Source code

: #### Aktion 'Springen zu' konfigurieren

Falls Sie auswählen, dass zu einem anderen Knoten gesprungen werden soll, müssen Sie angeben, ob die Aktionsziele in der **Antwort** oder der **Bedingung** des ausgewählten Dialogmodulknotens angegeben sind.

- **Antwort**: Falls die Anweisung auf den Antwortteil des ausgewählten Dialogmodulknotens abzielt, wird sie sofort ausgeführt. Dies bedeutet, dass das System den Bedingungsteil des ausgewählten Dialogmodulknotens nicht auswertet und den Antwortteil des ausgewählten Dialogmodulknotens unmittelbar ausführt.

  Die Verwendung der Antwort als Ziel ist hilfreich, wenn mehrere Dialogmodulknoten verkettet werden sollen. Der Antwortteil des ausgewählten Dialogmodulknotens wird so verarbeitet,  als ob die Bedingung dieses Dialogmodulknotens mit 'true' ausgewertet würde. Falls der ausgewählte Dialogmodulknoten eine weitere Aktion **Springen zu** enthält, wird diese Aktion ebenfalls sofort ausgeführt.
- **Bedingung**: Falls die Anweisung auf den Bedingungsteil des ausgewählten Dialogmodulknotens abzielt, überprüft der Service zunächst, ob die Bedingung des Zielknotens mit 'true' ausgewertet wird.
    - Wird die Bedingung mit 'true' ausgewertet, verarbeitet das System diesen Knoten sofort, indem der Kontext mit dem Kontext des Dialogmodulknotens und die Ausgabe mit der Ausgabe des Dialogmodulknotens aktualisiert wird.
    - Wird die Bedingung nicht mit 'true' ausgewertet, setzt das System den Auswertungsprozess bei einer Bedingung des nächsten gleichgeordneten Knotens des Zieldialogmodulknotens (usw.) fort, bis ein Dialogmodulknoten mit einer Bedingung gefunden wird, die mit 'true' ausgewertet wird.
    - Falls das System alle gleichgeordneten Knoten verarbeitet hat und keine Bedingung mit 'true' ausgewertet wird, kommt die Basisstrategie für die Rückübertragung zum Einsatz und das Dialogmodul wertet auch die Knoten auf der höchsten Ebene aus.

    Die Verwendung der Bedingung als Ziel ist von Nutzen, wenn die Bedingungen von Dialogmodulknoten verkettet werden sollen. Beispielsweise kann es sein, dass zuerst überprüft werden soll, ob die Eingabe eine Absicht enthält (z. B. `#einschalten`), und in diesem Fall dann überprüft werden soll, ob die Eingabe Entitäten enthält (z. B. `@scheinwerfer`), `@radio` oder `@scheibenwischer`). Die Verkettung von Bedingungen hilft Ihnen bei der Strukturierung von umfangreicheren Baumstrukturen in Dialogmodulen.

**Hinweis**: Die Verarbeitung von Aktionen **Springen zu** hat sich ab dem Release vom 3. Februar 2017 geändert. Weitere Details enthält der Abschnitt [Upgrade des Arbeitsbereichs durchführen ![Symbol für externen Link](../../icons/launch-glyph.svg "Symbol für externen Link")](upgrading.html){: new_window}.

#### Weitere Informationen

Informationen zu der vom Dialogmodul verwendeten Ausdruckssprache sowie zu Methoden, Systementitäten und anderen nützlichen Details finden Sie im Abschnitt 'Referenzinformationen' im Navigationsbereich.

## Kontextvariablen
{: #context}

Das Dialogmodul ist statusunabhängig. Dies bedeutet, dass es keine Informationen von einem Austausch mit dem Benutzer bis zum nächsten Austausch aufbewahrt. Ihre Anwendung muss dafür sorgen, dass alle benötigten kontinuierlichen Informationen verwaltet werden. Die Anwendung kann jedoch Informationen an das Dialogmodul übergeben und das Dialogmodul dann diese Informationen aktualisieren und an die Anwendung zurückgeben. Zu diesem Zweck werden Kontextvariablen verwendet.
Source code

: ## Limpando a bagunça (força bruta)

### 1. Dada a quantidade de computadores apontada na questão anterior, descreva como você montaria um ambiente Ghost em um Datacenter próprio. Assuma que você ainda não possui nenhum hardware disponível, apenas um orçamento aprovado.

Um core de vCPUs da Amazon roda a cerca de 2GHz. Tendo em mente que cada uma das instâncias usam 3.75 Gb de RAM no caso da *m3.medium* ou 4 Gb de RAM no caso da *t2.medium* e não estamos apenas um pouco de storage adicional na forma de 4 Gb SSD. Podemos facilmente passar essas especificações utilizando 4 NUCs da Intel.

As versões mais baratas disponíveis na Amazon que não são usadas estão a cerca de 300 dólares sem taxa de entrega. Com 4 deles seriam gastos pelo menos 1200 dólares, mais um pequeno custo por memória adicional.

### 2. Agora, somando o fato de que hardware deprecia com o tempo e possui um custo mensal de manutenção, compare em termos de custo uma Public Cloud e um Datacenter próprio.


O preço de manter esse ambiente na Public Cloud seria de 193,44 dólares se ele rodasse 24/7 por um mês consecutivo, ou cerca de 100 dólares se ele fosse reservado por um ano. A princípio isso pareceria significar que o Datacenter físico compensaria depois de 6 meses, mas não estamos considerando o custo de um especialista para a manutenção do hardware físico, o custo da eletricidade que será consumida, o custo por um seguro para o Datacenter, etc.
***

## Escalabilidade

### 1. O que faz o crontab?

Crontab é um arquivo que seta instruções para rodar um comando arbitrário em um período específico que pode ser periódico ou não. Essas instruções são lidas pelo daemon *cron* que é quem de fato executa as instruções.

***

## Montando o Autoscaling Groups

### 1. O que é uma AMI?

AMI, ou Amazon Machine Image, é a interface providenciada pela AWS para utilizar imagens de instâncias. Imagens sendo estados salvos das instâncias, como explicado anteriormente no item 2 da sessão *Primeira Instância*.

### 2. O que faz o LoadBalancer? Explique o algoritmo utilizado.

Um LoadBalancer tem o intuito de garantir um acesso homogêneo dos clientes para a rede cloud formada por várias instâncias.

------------------------------------

▶ **Aim of the task**: Each line from the first line of the listing through the line with "- **Antwort**: Falls" must be output exactly, both ends included, and no other line may appear.

▶ **Reply**:
Source code

: #### Aktion 'Springen zu' konfigurieren

Falls Sie auswählen, dass zu einem anderen Knoten gesprungen werden soll, müssen Sie angeben, ob die Aktionsziele in der **Antwort** oder der **Bedingung** des ausgewählten Dialogmodulknotens angegeben sind.

- **Antwort**: Falls die Anweisung auf den Antwortteil des ausgewählten Dialogmodulknotens abzielt, wird sie sofort ausgeführt. Dies bedeutet, dass das System den Bedingungsteil des ausgewählten Dialogmodulknotens nicht auswertet und den Antwortteil des ausgewählten Dialogmodulknotens unmittelbar ausführt.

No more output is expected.